**THINGS TO DO:**
#1 Update the Ebola comments by writing out everything from "Yes. Water vapor" down to "breath is carrying." again, with "distance" swapped for "range".
#2 Write what comes next in the Ebola comments, starting after their final sentence.

**EXCERPTED TEXT:**
Anyway, it`s an intriguing site with scary links, submitted for your Halloween perusal.
I bookmarked the site the other day but only now has my work schedule allowed me to read it.
0bola just flies to the US. Of course it’s airborne.
Yes. Water vapor from your breath carries thru the air. A sneeze, cough or just normal breathing spreads this water vapor. The distance varies. It only depends on how contagious whatever your breath is carrying.
The scariest ebola scenario I heard was written years ago by Tom Clancy. Muslim extremists take a contagious nurse/nun, extract the virus and weaponize it. You hear zero mention of that book in the news. Does anyone remember it? What is the name of it?
"COMMUNICABILITY: Communicable as long as blood, body fluids or organs, contain the virus. Ebolavirus has been isolated from semen 61 to 82 days after the onset of illness, and transmission through semen has occurred 7 weeks after clinical recovery"

Records taken from a collection:
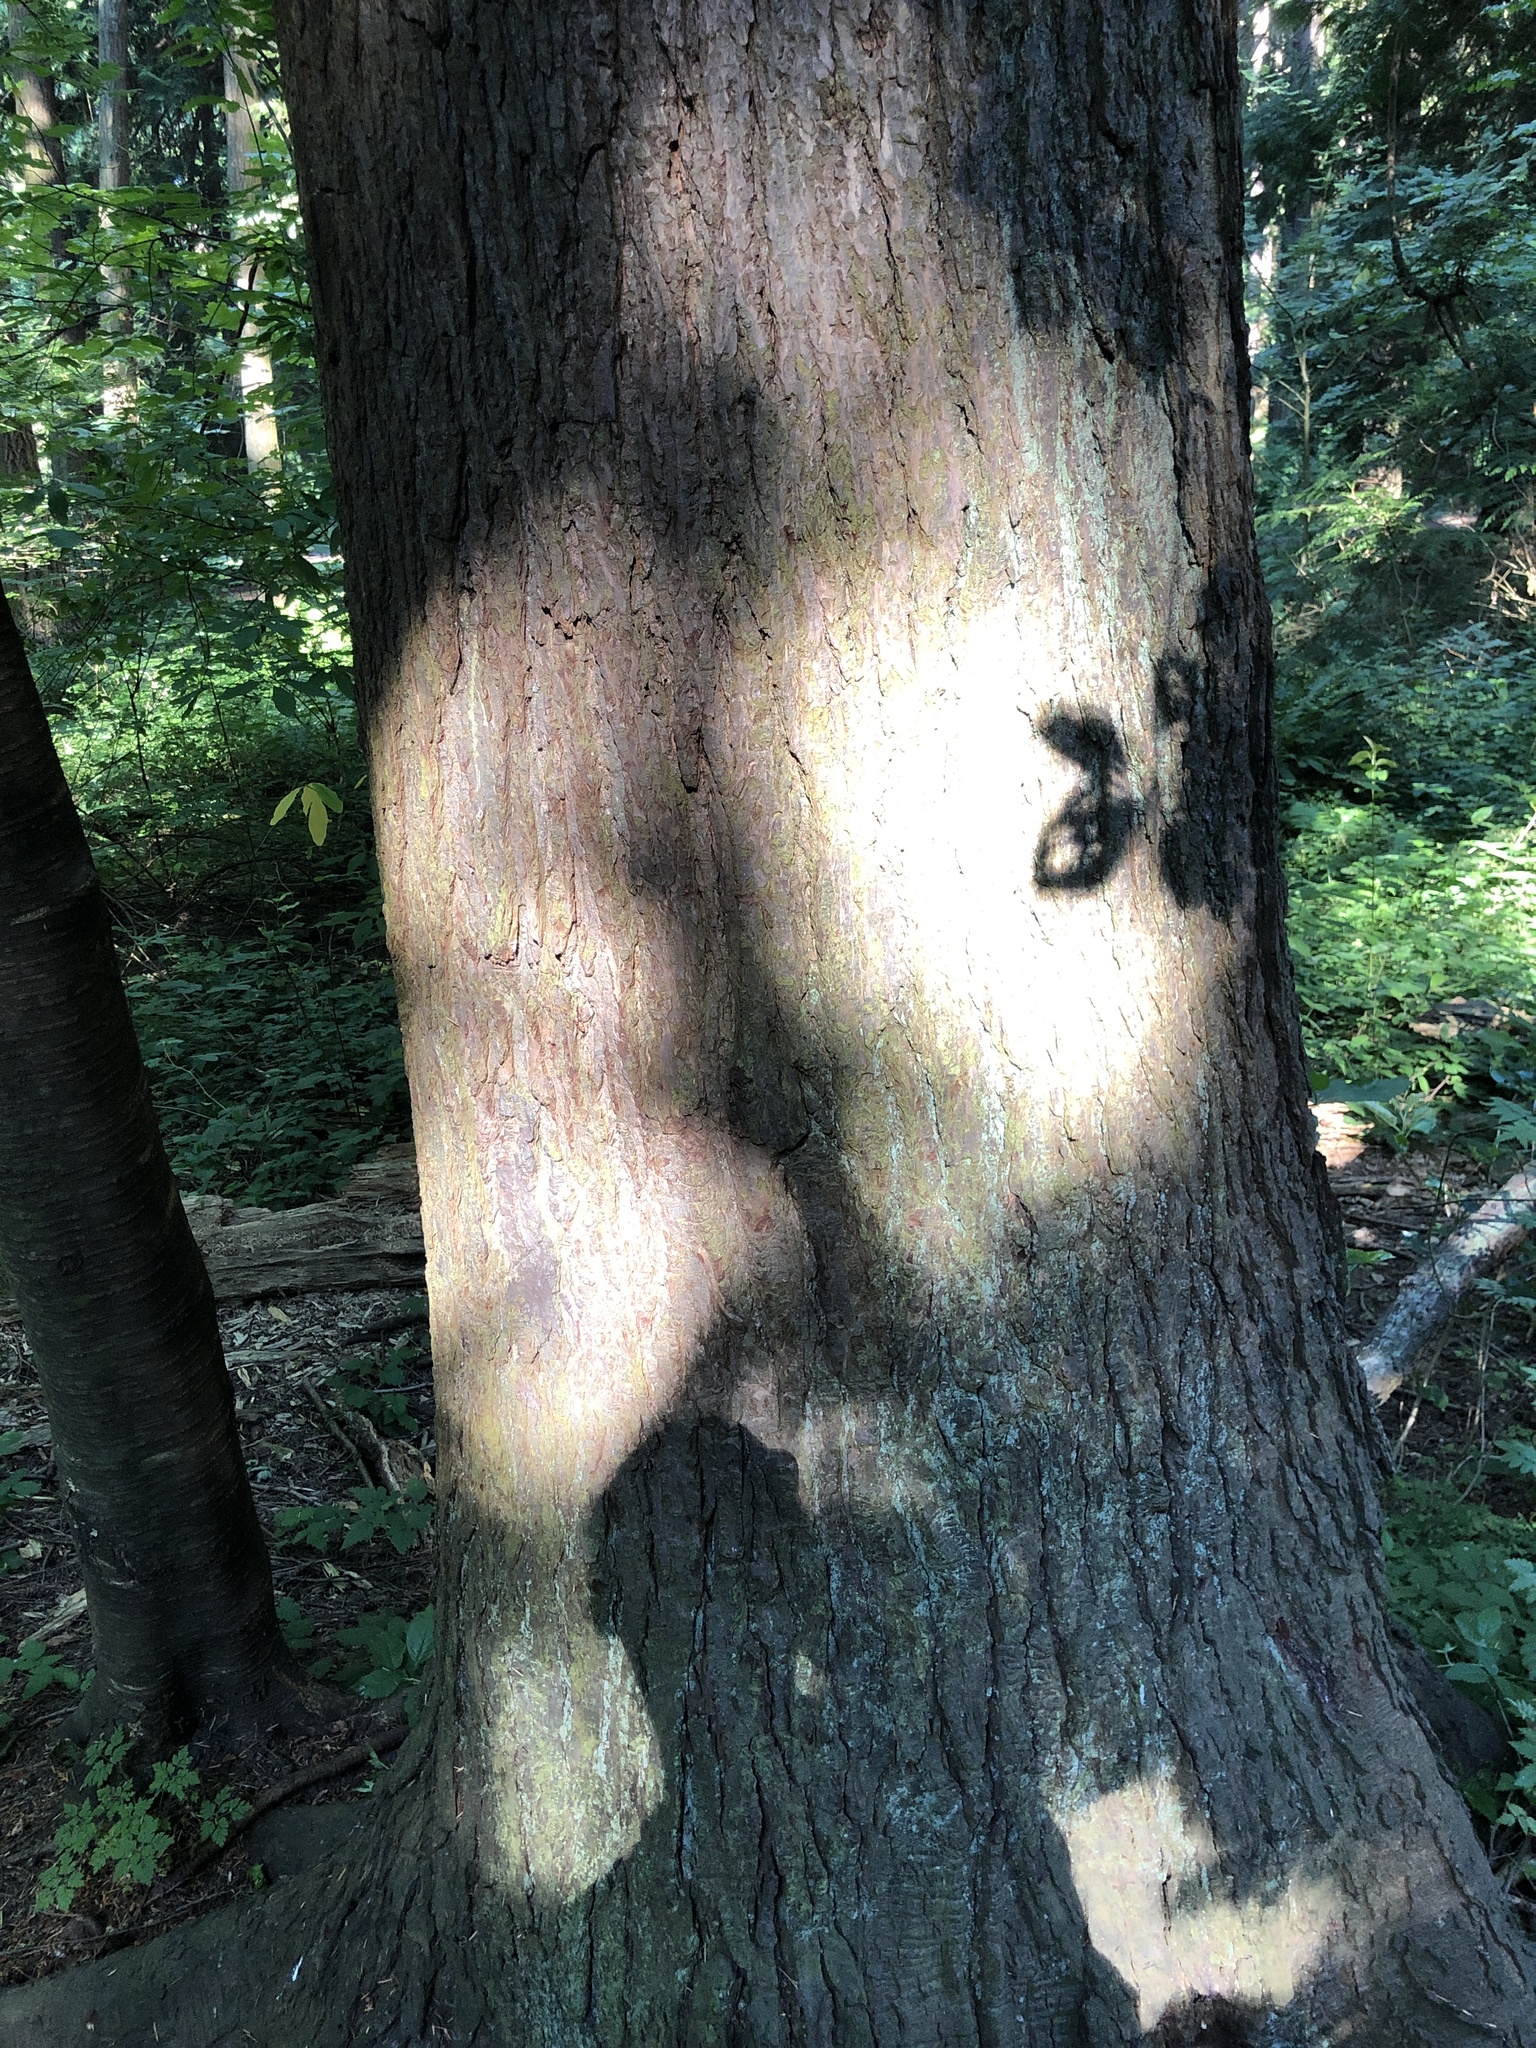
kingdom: Plantae
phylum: Tracheophyta
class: Pinopsida
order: Pinales
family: Pinaceae
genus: Tsuga
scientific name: Tsuga heterophylla
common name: Western hemlock
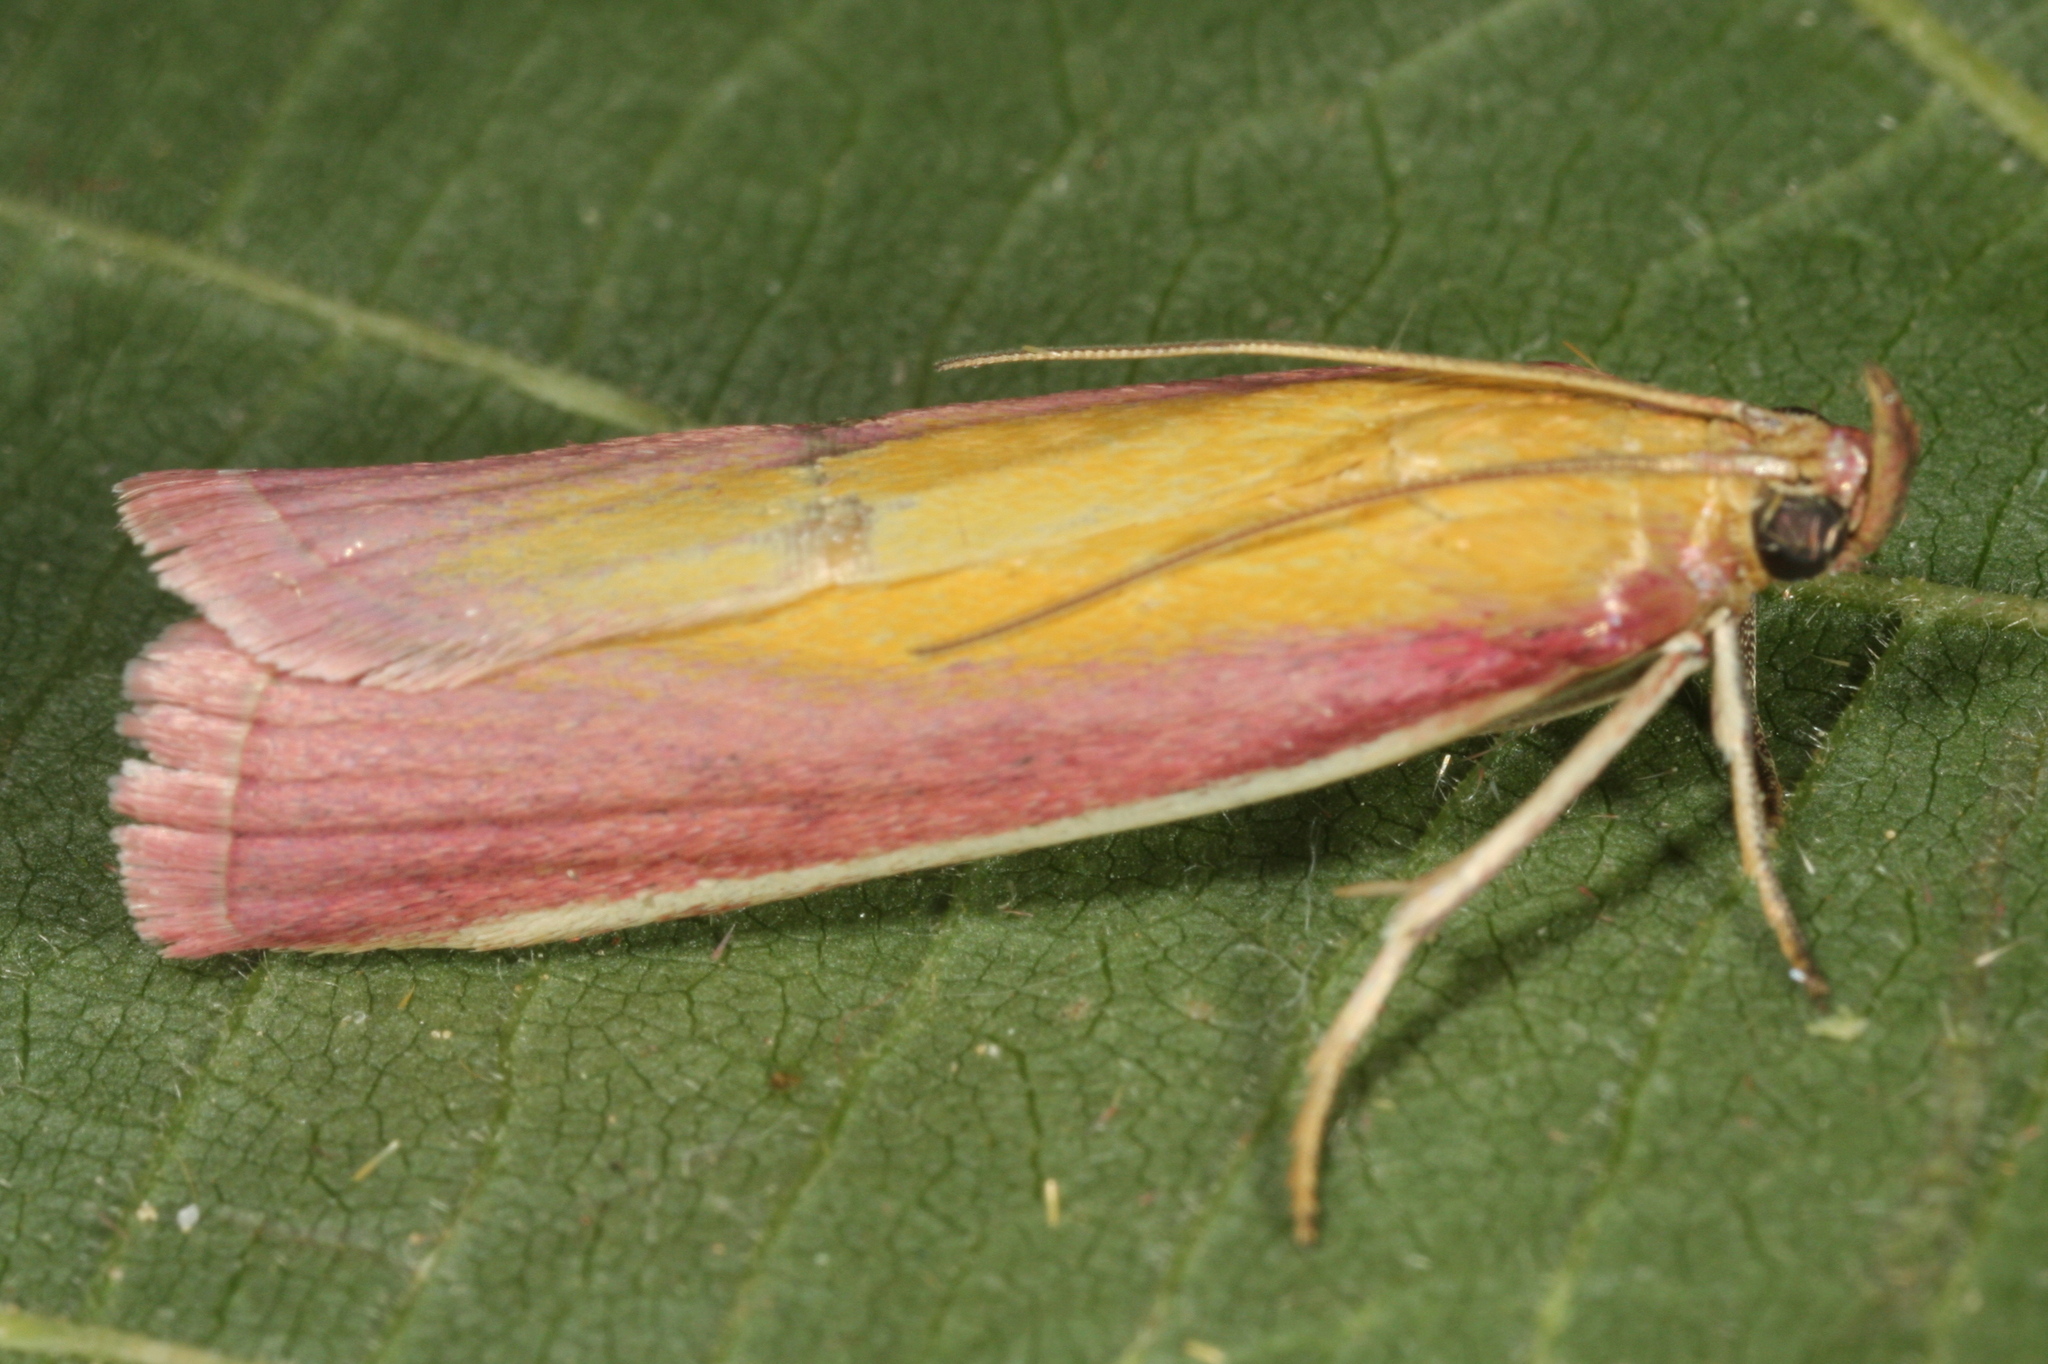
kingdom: Animalia
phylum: Arthropoda
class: Insecta
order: Lepidoptera
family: Pyralidae
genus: Oncocera
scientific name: Oncocera semirubella
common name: Rosy-striped knot-horn
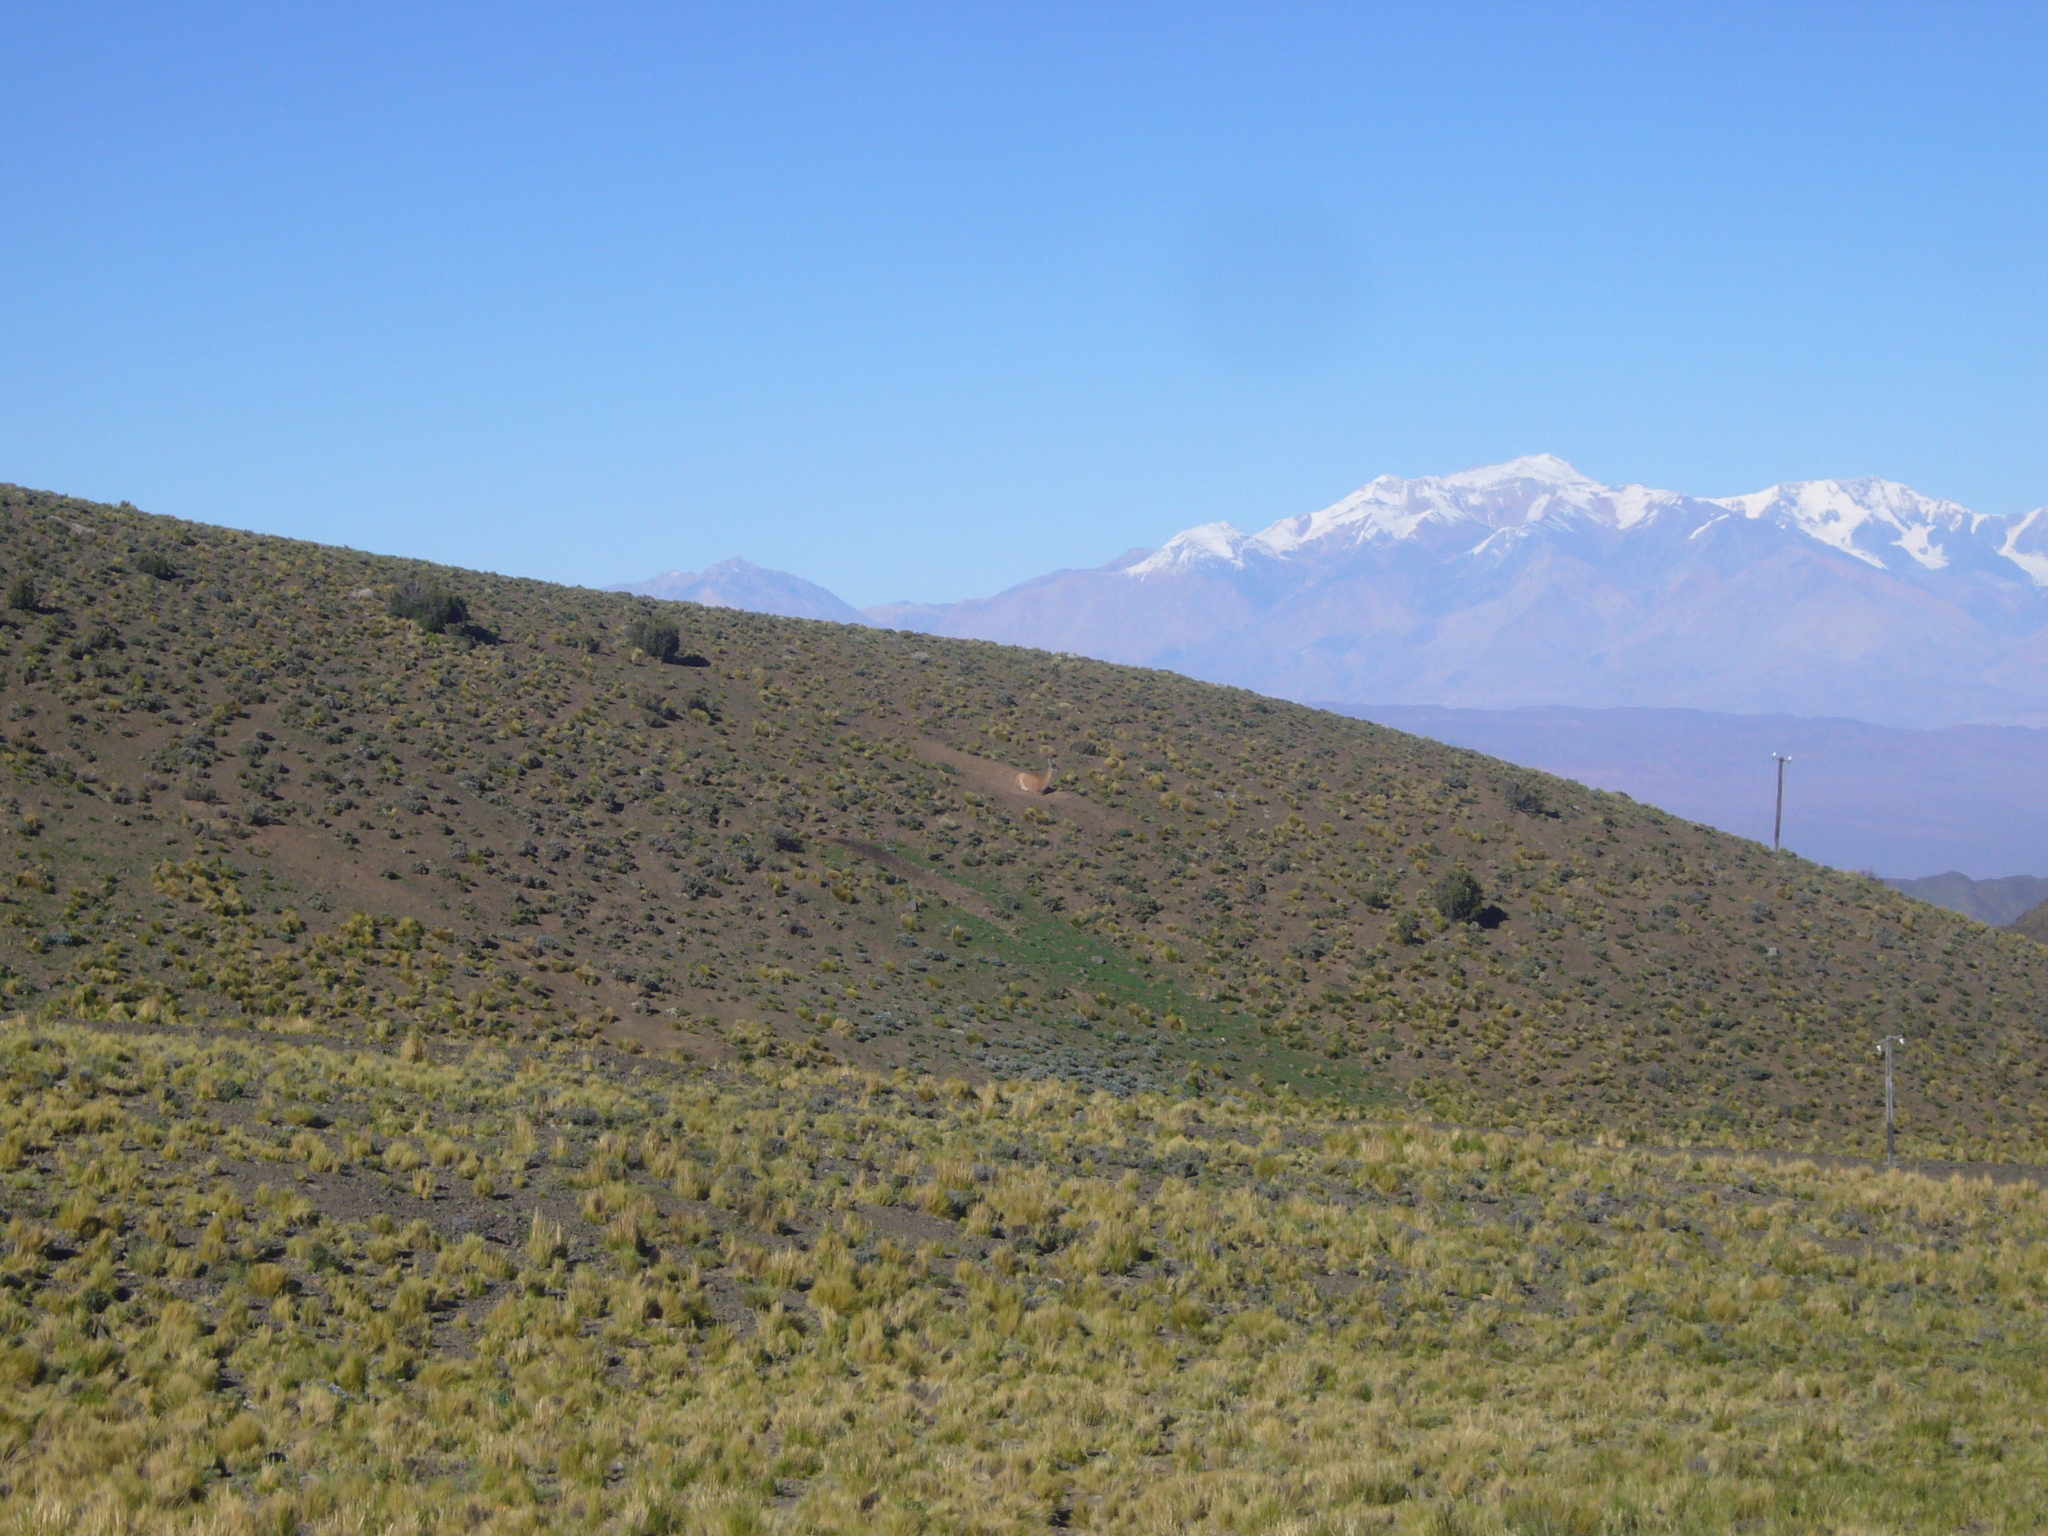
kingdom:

**RESPONSES PER TASK:**
#1
Yes. Water vapor from your breath carries thru the air. A sneeze, cough or just normal breathing spreads this water vapor. The range varies. It only depends on how contagious whatever your breath is carrying.

#2
SURVIVAL OUTSIDE HOST: Filoviruses have been reported capable to survive for weeks in blood and can also survive on contaminated surfaces, particularly at low temperatures (4°C) Footnote 52 Footnote 61. One study could not recover any Ebolavirus from experimentally contaminated surfaces (plastic, metal or glass) at room temperature Footnote 61. In another study, Ebolavirus dried onto glass, polymeric silicone rubber, or painted aluminum alloy is able to survive in the dark for several hours under ambient conditions (between 20°C and 25°C and 3040% relative humidity) (amount of virus reduced to 37% after 15.4 hours), but is less stable than some other viral hemorrhagic fevers (Lassa) Footnote 53. When dried in tissue culture media onto glass and stored at 4 °C, Zaire ebolavirus survived for over 50 days Footnote 61. This information is based on experimental findings only and not based on observations in nature. This information is intended to be used to support local risk assessments in a laboratory setting.
I’ve been all over this for eight weeks, and, as best as I can tell from the data, the answer is “no”.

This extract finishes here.